**THE TASK**
Search the data for the word "lines". Reproduce every line where it is found.

[Collected data]
════════════════

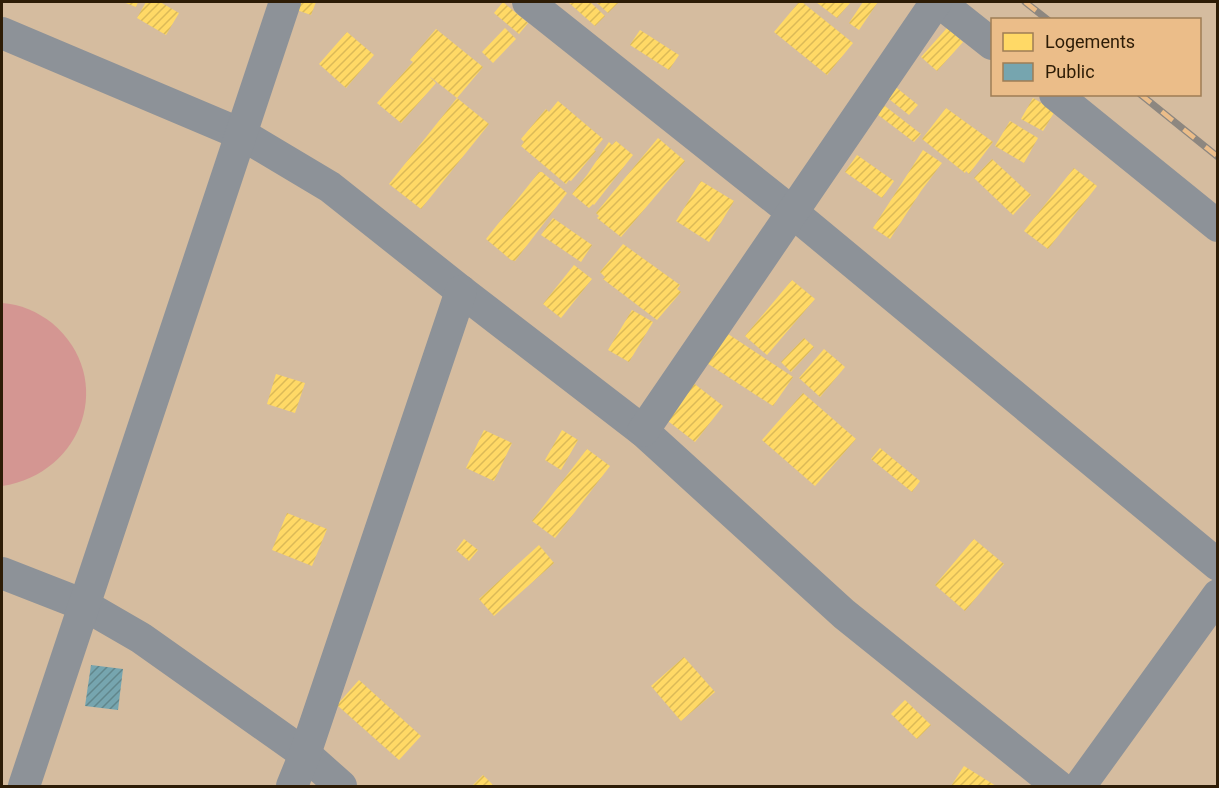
<svg xmlns="http://www.w3.org/2000/svg" width="1219" height="788" font-family="Roboto,sans-serif">
<defs>
<pattern id="homes-hatch" width="6" height="6" patternUnits="userSpaceOnUse" patternTransform="scale(1.5)"><rect width="6" height="6" fill="#ffd966"/><path d="M-1 1l2-2M0 6l6-6M5 7l2-2" fill="none" stroke="#dbba57"/></pattern>
<pattern id="public-hatch" width="6" height="6" patternUnits="userSpaceOnUse" patternTransform="scale(1.5)"><rect width="6" height="6" fill="#76a5af"/><path d="M-1 1l2-2M0 6l6-6M5 7l2-2" fill="none" stroke="#61868c"/></pattern>
</defs>
<rect width="100%" height="100%" fill="#d5bc9f"/>
<path fill="#d49692" d="M 2,303 C 20,304 38,312 52,323 C 117,378 83,474 2,486 Z"/>
<g fill="url(#homes-hatch)">
<path d="M 123,2 L 138,2 L 136,7 Z"/>
<path d="M 146,2 L 160,2 L 179,13 L 166,35 L 137,18 Z"/>
<path d="M 293,2 L 316,2 L 311,15 L 291,8 Z"/>
<path d="M 503,2 L 528,23 L 519,34 L 494,13 Z"/>
<path d="M 568,2 L 590,2 L 605,16 L 595,26 Z"/>
<path d="M 596,2 L 619,2 L 608,13 Z"/>
<path d="M 799,2 L 802,2 L 853,43 L 827,75 L 774,32 Z"/>
<path d="M 816,2 L 851,2 L 837,18 Z"/>
<path d="M 863,2 L 878,2 L 859,30 L 849,23 Z"/>
<path d="M 505,28 L 516,39 L 493,63 L 482,52 Z"/>
<path d="M 947,28 L 963,42 L 937,71 L 921,57 Z"/>
<path d="M 436,29 L 483,67 L 457,98 L 429,76 L 436,83 L 401,123 L 377,103 L 413,62 L 410,60 Z"/>
<path d="M 640,30 L 679,55 L 669,70 L 630,45 Z"/>
<path d="M 347,32 L 374,55 L 346,88 L 319,64 Z"/>
<path d="M 883,77 L 918,105 L 909,115 L 874,87 Z"/>
<path d="M 868,93 L 921,134 L 914,142 L 861,102 Z"/>
<path d="M 457,98 L 489,124 L 421,209 L 389,184 Z"/>
<path d="M 1033,98 L 1055,111 L 1043,131 L 1021,119 Z"/>
<path d="M 558,101 L 603,139 L 594,150 L 596,151 L 571,181 L 569,180 L 566,184 L 521,146 L 524,142 L 521,139 L 546,109 L 549,112 Z"/>
<path d="M 946,108 L 993,142 L 969,174 L 966,171 L 965,173 L 922,139 Z"/>
<path d="M 1010,121 L 1038,138 L 1024,163 L 995,146 Z"/>
<path d="M 658,138 L 685,161 L 621,237 L 597,218 L 599,216 L 596,213 Z"/>
<path d="M 616,141 L 633,155 L 594,205 L 593,204 L 589,208 L 572,194 L 587,175 L 609,142 L 612,145 Z"/>
<path d="M 923,150 L 942,163 L 921,191 L 890,239 L 873,228 Z"/>
<path d="M 857,155 L 894,181 L 882,198 L 845,172 Z"/>
<path d="M 992,159 L 1031,195 L 1013,215 L 974,178 Z"/>
<path d="M 1074,168 L 1097,186 L 1048,249 L 1024,231 Z"/>
<path d="M 539,172 L 542,172 L 567,193 L 515,261 L 511,260 L 486,239 Z"/>
<path d="M 701,181 L 734,201 L 709,242 L 676,221 Z"/>
<path d="M 553,218 L 592,245 L 581,262 L 541,235 Z"/>
<path d="M 623,244 L 680,285 L 677,289 L 681,292 L 657,320 L 603,279 L 605,277 L 600,272 Z"/>
<path d="M 574,265 L 592,279 L 561,318 L 543,304 Z"/>
<path d="M 792,280 L 815,299 L 767,355 L 745,336 Z"/>
<path d="M 632,310 L 653,322 L 629,362 L 608,350 Z"/>
<path d="M 713,324 L 793,377 L 773,406 L 693,354 Z"/>
<path d="M 804,338 L 814,347 L 791,372 L 781,362 Z"/>
<path d="M 824,349 L 845,367 L 820,397 L 799,378 Z"/>
<path d="M 276,374 L 305,383 L 295,413 L 267,404 Z"/>
<path d="M 683,375 L 723,406 L 695,442 L 655,411 Z"/>
<path d="M 803,393 L 856,439 L 815,486 L 762,440 Z"/>
<path d="M 484,430 L 512,443 L 494,481 L 466,468 Z"/>
<path d="M 562,430 L 578,440 L 561,470 L 545,460 Z"/>
<path d="M 880,448 L 920,481 L 912,492 L 871,459 Z"/>
<path d="M 587,449 L 610,466 L 555,538 L 532,521 Z"/>
<path d="M 287,513 L 327,529 L 312,566 L 272,550 Z"/>
<path d="M 464,539 L 478,550 L 469,561 L 456,550 Z"/>
<path d="M 974,539 L 1004,564 L 965,611 L 935,585 Z"/>
<path d="M 539,545 L 554,563 L 494,616 L 479,599 Z"/>
<path d="M 684,657 L 715,692 L 681,721 L 651,686 Z"/>
<path d="M 359,680 L 421,736 L 399,760 L 337,705 Z"/>
<path d="M 905,700 L 931,725 L 917,739 L 891,714 Z"/>
<path d="M 964,766 L 996,786 L 951,786 Z"/>
<path d="M 483,775 L 494,786 L 472,786 Z"/>
</g>
<path fill="url(#public-hatch)" d="M 91,665 L 123,669 L 118,710 L 85,706 Z"/>
<g fill="none" stroke-linecap="round" stroke-linejoin="round">
<g stroke="#8d9298" stroke-width="32">
<path d="M 528,2 L 792,212 L 1218,565"/>
<path d="M 939,2 L 992,44"/>
<path d="M 2,33 L 241,134 L 330,187 L 461,291 L 643,431 L 844,614 L 1058,786"/>
<path d="M 1055,94 L 1218,226"/>
<path d="M 643,431 L 936,2"/>
<path d="M 2,573 L 84,605 L 141,638 L 305,754 L 341,786"/>
<path d="M 24,786 L 285,2"/>
<path d="M 292,786 L 305,754 L 461,291"/>
<path d="M 1080,786 L 1218,595"/>
</g>
<defs>
<g id="rail">
<path d="M 1025,2 L 1048,20"/>
<path d="M 1140,94 L 1218,157"/>
</g>
</defs>
<use href="#rail" stroke="#8d8780" stroke-width="7"/>
<use href="#rail" stroke="#ebbd89" stroke-width="4.5" stroke-dasharray="14" stroke-linecap="butt"/>
</g>
<rect width="1219" height="788" fill="none" stroke="#2d1c06" stroke-width="6"/>
<rect x="991" y="18" width="210" height="78" fill="#ebbd89" stroke="#9f7d55" stroke-width="1.5"/>
<rect x="1003" y="33" width="30" height="18" fill="#ffd966" stroke="#9f7d55" stroke-width="1.5"/>
<text x="1045" y="48" font-size="18" fill="#2d1c06">Logements</text>
<rect x="1003" y="63" width="30" height="18" fill="#76a5af" stroke="#9f7d55" stroke-width="1.5"/>
<text x="1045" y="78" font-size="18" fill="#2d1c06">Public</text>
</svg>
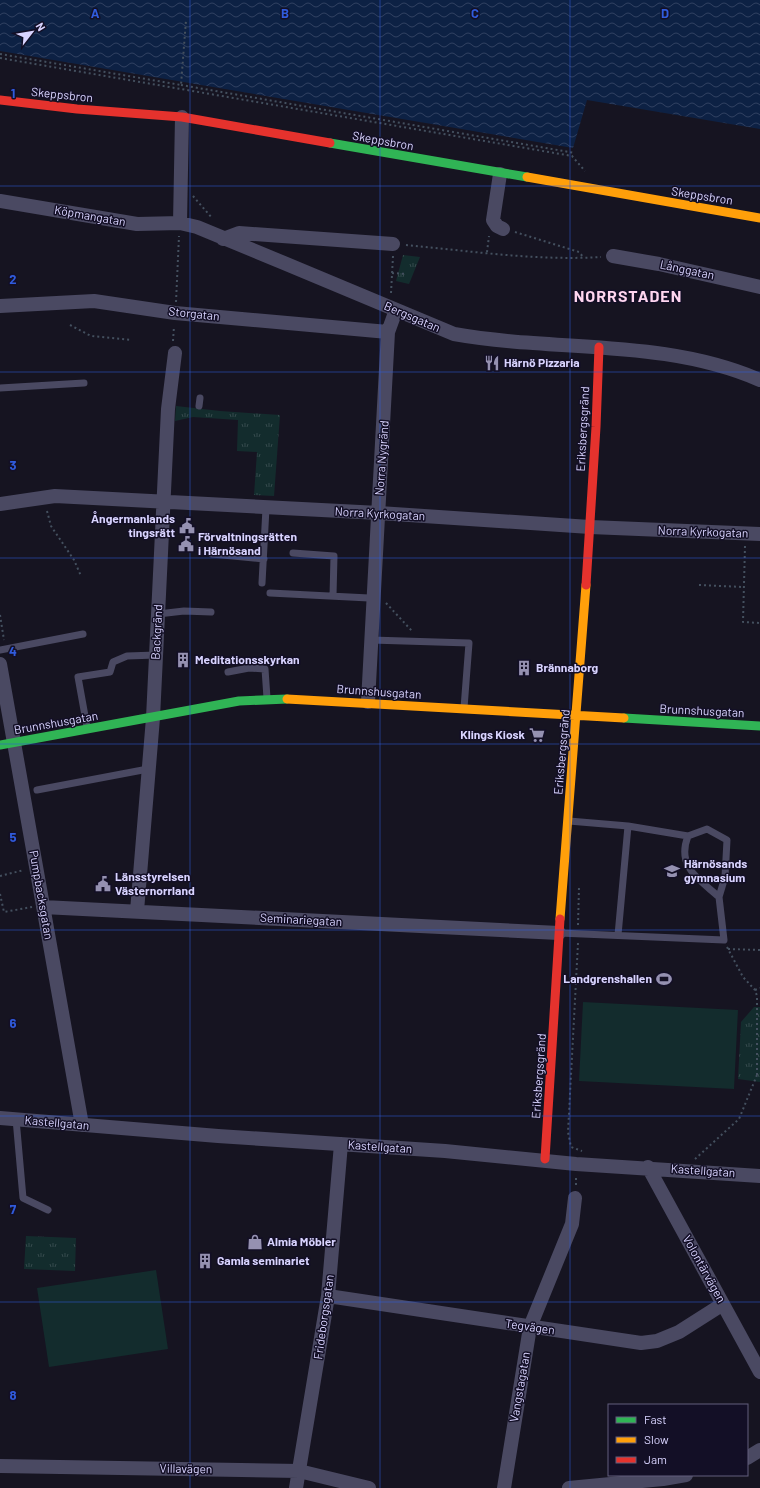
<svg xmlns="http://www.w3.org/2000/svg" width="760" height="1488" viewBox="0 0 760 1488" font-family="Barlow,sans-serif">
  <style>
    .park { fill: url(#park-tufts) }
    .garden { fill: #132c2d }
    .water { fill: url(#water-waves) }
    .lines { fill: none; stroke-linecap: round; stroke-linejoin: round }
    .path { stroke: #44505f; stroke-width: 2; stroke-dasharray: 2 3; stroke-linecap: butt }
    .lane { stroke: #4a4962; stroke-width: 7 }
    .street { stroke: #4a4962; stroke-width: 14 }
    .fast { stroke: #30b455; stroke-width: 9 }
    .slow { stroke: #ff9f0a; stroke-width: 9 }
    .jam { stroke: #e5322d; stroke-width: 9 }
    .grid { fill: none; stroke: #305bdc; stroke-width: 1; stroke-opacity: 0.55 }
    .labels { text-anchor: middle; stroke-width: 3; stroke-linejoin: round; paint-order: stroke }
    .street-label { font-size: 12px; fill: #d9d4ff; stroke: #130f26 }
    .poi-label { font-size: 12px; font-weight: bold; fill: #d9d4ff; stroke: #130f26; text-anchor: start }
    .district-label { font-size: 16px; font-weight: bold; letter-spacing: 1px; fill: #ffd6f0; stroke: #130f26 }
    .grid-label { font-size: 13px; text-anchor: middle; font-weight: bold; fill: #305bdc; stroke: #130f26; stroke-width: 3; stroke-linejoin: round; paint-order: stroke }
  </style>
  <defs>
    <pattern id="park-tufts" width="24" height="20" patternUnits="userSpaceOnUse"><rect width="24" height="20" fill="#132c2d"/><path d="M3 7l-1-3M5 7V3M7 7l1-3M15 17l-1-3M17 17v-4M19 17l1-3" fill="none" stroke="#354a4c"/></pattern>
    <pattern id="water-waves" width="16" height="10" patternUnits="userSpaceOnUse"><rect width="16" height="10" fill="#0d2144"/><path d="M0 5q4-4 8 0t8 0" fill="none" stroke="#304060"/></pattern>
  </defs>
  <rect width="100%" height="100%" fill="#161421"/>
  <path class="park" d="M403,255L420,257L409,284L396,281Z
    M176,406L220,411L280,415L274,496L254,495L257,452L237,451L238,420L193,417L175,421Z
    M754,1007H760V1082L738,1079L741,1022Z
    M26,1236L76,1238L75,1271L24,1269Z"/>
  <path class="garden" d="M583,1002L738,1010L734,1089L579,1081Z
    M156,1270L168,1349L49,1367L37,1288Z"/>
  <path class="water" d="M0,0H760V129L587,100L573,148L0,51Z"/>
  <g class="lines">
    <path class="path" d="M0,54L181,85L186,20
      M0,58L572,156L585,171
      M181,85L575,153
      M193,196L212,218
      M515,232L579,252L584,258
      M406,245C470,251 536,261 601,257
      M487,252L489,236
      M392,273L406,274
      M391,293L393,256
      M176,302L179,236
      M70,325L91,336L132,340
      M173,341L174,326
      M47,511L51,526L74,560L81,576
      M745,546L743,622L760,623
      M699,585L743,587
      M386,603L412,631
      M0,615L4,640
      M0,876L24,870
      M0,894L4,912L32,907
      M578,925L579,887
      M578,943L568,1132L571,1147L582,1151
      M727,947L743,977L755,990L757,996V1075
      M728,949L760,950
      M755,990L760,988
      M695,1159L739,1119L757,1075L760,1074
      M576,1185V1175"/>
    <path class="lane" d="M0,388L84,383
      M199,406L200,398
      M293,553L334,556L333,596
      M212,554L264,559
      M262,583L266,508
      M270,593L369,598L373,597
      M158,614L184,611L211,612
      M371,640L469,643L464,708
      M0,650L83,634
      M228,672L249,668L265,669L267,698
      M87,727L78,677L110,672L113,662L127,656L156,655
      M37,790L148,769
      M569,821L628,826L688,836
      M559,933L724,940L719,897L725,877L727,840L707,829L688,836C676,867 699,879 719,897
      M618,935L628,826
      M16,1119L23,1198L48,1210"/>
    <path class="street" d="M182,117L180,223L197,227L284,263L454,334C555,352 664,338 760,380
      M500,174L493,220L497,226L503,229
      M0,201L137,224L180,223
      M223,239L239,233L393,244
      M613,256L659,264L760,287
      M0,306L94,301L175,313L388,332
      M0,504L55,496L379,513L590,527L760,534
      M0,664L82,1125
      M368,702L388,332L396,310
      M43,907L559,933
      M137,911L153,718L168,409L175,353
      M0,1118L218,1136L445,1151L576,1164L760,1176
      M648,1167L760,1372
      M328,1296L641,1343L657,1341L679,1332L723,1304
      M747,1458L760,1450
      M0,1466L299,1471L369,1488
      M296,1488L328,1296L341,1144
      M504,1488L530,1327L572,1224L575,1198
      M569,1488L663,1479L686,1475"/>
    <path class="fast" d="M330,143L527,177
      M624,718L760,726
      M0,745L239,701L287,699"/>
    <path class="slow" d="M527,177L760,218
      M287,699L624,718
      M560,919L586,585"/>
    <path class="jam" d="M0,100L77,109L182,117L330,143
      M586,585L596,427L599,347
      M545,1159L560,919"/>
  </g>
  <path class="grid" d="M190,0V1488M380,0V1488M570,0V1488M0,186H760M0,372H760M0,558H760M0,744H760M0,930H760M0,1116H760M0,1302H760"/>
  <defs>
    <symbol id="restaurant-bare" viewBox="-9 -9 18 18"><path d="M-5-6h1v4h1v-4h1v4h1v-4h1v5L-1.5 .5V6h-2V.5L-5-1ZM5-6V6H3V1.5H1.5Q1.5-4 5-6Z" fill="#9591b1" stroke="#130f26" stroke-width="2.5" paint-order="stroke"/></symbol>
    <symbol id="civic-bare" viewBox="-9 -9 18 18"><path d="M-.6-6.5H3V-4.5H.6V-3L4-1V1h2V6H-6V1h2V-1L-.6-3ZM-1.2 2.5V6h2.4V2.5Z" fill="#9591b1" stroke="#130f26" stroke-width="2.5" paint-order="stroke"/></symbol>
    <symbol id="building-bare" viewBox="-9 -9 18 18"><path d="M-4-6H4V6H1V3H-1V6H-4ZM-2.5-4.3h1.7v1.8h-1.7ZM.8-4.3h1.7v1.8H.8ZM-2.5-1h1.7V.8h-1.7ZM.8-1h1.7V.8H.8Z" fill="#9591b1" stroke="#130f26" stroke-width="2.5" paint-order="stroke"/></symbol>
    <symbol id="supermarket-bare" viewBox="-9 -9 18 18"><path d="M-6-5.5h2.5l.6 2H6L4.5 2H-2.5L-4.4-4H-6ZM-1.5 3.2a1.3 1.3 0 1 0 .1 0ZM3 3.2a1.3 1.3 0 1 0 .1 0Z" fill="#9591b1" stroke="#130f26" stroke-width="2.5" paint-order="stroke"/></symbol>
    <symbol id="school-bare" viewBox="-9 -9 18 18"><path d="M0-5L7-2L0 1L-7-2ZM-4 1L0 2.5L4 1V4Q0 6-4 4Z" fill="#9591b1" stroke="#130f26" stroke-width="2.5" paint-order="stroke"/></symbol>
    <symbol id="stadium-bare" viewBox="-9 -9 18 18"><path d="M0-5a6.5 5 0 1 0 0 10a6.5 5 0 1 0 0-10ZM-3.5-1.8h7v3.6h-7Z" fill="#9591b1" stroke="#130f26" stroke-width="2.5" paint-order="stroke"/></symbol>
    <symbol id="shop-bare" viewBox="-9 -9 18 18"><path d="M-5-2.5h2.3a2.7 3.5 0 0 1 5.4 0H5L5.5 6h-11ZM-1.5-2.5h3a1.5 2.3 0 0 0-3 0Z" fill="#9591b1" stroke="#130f26" stroke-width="2.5" paint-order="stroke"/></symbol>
  </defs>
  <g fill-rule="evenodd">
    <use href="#restaurant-bare" x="481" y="352" width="22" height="22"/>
    <use href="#civic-bare" x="176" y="515" width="22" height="22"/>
    <use href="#civic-bare" x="175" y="533" width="22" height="22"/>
    <use href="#building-bare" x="172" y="649" width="22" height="22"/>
    <use href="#building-bare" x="513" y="657" width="22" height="22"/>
    <use href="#supermarket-bare" x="526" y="724" width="22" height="22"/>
    <use href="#school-bare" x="661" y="860" width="22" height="22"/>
    <use href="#civic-bare" x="92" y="873" width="22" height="22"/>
    <use href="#stadium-bare" x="653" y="968" width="22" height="22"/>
    <use href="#shop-bare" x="244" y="1231" width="22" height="22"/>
    <use href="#building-bare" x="194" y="1250" width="22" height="22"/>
  </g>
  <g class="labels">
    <g class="street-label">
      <text transform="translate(62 95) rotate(6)" y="4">Skeppsbron</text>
      <text transform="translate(383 141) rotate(10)" y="4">Skeppsbron</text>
      <text transform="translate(702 196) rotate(9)" y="4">Skeppsbron</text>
      <text transform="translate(90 216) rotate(10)" y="4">Köpmangatan</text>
      <text transform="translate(687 270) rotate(12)" y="4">Långgatan</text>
      <text transform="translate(194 314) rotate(6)" y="4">Storgatan</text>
      <text transform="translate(412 317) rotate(23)" y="4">Bergsgatan</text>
      <text transform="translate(583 429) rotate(-87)" y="4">Eriksbergsgränd</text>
      <text transform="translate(382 458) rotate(-86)" y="4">Norra Nygränd</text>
      <text transform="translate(380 514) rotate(3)" y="4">Norra Kyrkogatan</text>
      <text transform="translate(703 532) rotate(2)" y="4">Norra Kyrkogatan</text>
      <text transform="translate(157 632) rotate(-87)" y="4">Backgränd</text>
      <text transform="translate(379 692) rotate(4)" y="4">Brunnshusgatan</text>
      <text transform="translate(702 711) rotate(3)" y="4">Brunnshusgatan</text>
      <text transform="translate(56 723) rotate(-10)" y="4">Brunnshusgatan</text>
      <text transform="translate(562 752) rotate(-85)" y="4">Eriksbergsgränd</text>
      <text transform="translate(41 895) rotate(80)" y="4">Pumpbacksgatan</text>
      <text transform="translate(301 920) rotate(3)" y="4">Seminariegatan</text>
      <text transform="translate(539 1076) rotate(-86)" y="4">Eriksbergsgränd</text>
      <text transform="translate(57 1123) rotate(5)" y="4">Kastellgatan</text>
      <text transform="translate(380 1147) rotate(4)" y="4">Kastellgatan</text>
      <text transform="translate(703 1171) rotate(4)" y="4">Kastellgatan</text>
      <text transform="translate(704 1269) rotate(61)" y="4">Volontärvägen</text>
      <text transform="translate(324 1317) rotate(-82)" y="4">Frideborgsgatan</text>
      <text transform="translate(530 1327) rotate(8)" y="4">Tegvägen</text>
      <text transform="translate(520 1387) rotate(-80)" y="4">Vangstagatan</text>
      <text transform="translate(186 1469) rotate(1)" y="4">Villavägen</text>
    </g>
    <g class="poi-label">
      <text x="504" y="367">Härnö Pizzaria</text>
      <text x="175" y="523" text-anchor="end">Ångermanlands<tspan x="175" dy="14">tingsrätt</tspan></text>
      <text x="198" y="541">Förvaltningsrätten<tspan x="198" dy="14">i Härnösand</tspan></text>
      <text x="195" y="664">Meditationsskyrkan</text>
      <text x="536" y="672">Brännaborg</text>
      <text x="525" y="739" text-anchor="end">Klings Kiosk</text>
      <text x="684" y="868">Härnösands<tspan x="684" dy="14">gymnasium</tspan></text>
      <text x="115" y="881">Länsstyrelsen<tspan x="115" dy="14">Västernorrland</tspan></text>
      <text x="652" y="983" text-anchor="end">Landgrenshallen</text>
      <text x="267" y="1246">Almia Möbler</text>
      <text x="217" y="1265">Gamla seminariet</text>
    </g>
    <g class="district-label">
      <text x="628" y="302">NORRSTADEN</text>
    </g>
  </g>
  <g class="grid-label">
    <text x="95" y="18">A</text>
    <text x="285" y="18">B</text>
    <text x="475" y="18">C</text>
    <text x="665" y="18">D</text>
    <text x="13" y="98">1</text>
    <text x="13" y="284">2</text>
    <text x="13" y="470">3</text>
    <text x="13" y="656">4</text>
    <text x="13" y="842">5</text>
    <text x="13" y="1028">6</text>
    <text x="13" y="1214">7</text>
    <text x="13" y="1400">8</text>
  </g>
  <rect x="608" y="1404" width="140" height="72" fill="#130f26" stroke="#625e7d"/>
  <rect x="616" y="1417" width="20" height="6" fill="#30b455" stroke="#625e7d"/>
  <text x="644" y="1424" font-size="12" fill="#d9d4ff">Fast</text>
  <rect x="616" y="1437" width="20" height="6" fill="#ff9f0a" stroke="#625e7d"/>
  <text x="644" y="1444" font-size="12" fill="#d9d4ff">Slow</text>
  <rect x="616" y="1457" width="20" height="6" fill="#e5322d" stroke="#625e7d"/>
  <text x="644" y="1464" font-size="12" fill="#d9d4ff">Jam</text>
  <g transform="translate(32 32) rotate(59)" stroke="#130f26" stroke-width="3" paint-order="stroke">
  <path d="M0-3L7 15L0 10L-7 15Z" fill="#d9d4ff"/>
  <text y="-6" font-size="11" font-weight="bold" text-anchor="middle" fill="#d9d4ff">N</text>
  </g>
</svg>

════════════════

**RESPONSE TO THE EXERCISE**
    .lines { fill: none; stroke-linecap: round; stroke-linejoin: round }
  <g class="lines">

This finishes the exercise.